(AVAILABLE RECORDS Opens)

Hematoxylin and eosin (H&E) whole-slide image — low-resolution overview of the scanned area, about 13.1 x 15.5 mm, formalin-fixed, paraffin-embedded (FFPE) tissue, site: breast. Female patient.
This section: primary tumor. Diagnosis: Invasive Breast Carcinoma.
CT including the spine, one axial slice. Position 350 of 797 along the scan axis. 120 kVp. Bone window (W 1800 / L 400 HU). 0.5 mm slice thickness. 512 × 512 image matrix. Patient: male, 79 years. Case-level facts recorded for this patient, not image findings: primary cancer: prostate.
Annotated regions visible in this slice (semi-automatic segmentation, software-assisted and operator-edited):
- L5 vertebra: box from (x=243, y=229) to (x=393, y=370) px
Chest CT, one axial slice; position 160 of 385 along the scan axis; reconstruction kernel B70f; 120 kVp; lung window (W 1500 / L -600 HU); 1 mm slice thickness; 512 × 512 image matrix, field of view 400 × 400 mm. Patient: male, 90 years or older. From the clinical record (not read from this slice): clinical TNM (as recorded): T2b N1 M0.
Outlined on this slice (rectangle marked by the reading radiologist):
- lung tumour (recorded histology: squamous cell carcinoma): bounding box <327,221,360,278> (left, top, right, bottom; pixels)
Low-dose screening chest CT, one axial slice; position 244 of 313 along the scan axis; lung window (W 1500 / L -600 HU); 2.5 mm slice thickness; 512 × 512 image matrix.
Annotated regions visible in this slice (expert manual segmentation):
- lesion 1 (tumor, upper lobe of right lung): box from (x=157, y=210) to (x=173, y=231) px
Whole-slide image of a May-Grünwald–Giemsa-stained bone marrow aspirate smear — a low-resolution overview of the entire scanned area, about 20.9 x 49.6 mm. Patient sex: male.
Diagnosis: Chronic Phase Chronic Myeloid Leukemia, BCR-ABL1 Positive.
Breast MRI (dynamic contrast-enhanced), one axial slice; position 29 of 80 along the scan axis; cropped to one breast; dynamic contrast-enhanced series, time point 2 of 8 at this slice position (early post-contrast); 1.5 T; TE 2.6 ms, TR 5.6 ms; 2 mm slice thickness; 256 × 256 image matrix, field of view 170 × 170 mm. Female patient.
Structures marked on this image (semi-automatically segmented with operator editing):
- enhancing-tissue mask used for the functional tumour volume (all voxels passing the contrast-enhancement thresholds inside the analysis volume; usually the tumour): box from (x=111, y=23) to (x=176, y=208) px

(AVAILABLE RECORDS Closes)

WHAT IS NEEDED >> Your answer should consist of the lines from the line with "CT including the" to the line with "- lung tumour" above, repeated exactly, both ends included.

WRITTEN SOLUTION >>
CT including the spine, one axial slice. Position 350 of 797 along the scan axis. 120 kVp. Bone window (W 1800 / L 400 HU). 0.5 mm slice thickness. 512 × 512 image matrix. Patient: male, 79 years. Case-level facts recorded for this patient, not image findings: primary cancer: prostate.
Annotated regions visible in this slice (semi-automatic segmentation, software-assisted and operator-edited):
- L5 vertebra: box from (x=243, y=229) to (x=393, y=370) px
Chest CT, one axial slice; position 160 of 385 along the scan axis; reconstruction kernel B70f; 120 kVp; lung window (W 1500 / L -600 HU); 1 mm slice thickness; 512 × 512 image matrix, field of view 400 × 400 mm. Patient: male, 90 years or older. From the clinical record (not read from this slice): clinical TNM (as recorded): T2b N1 M0.
Outlined on this slice (rectangle marked by the reading radiologist):
- lung tumour (recorded histology: squamous cell carcinoma): bounding box <327,221,360,278> (left, top, right, bottom; pixels)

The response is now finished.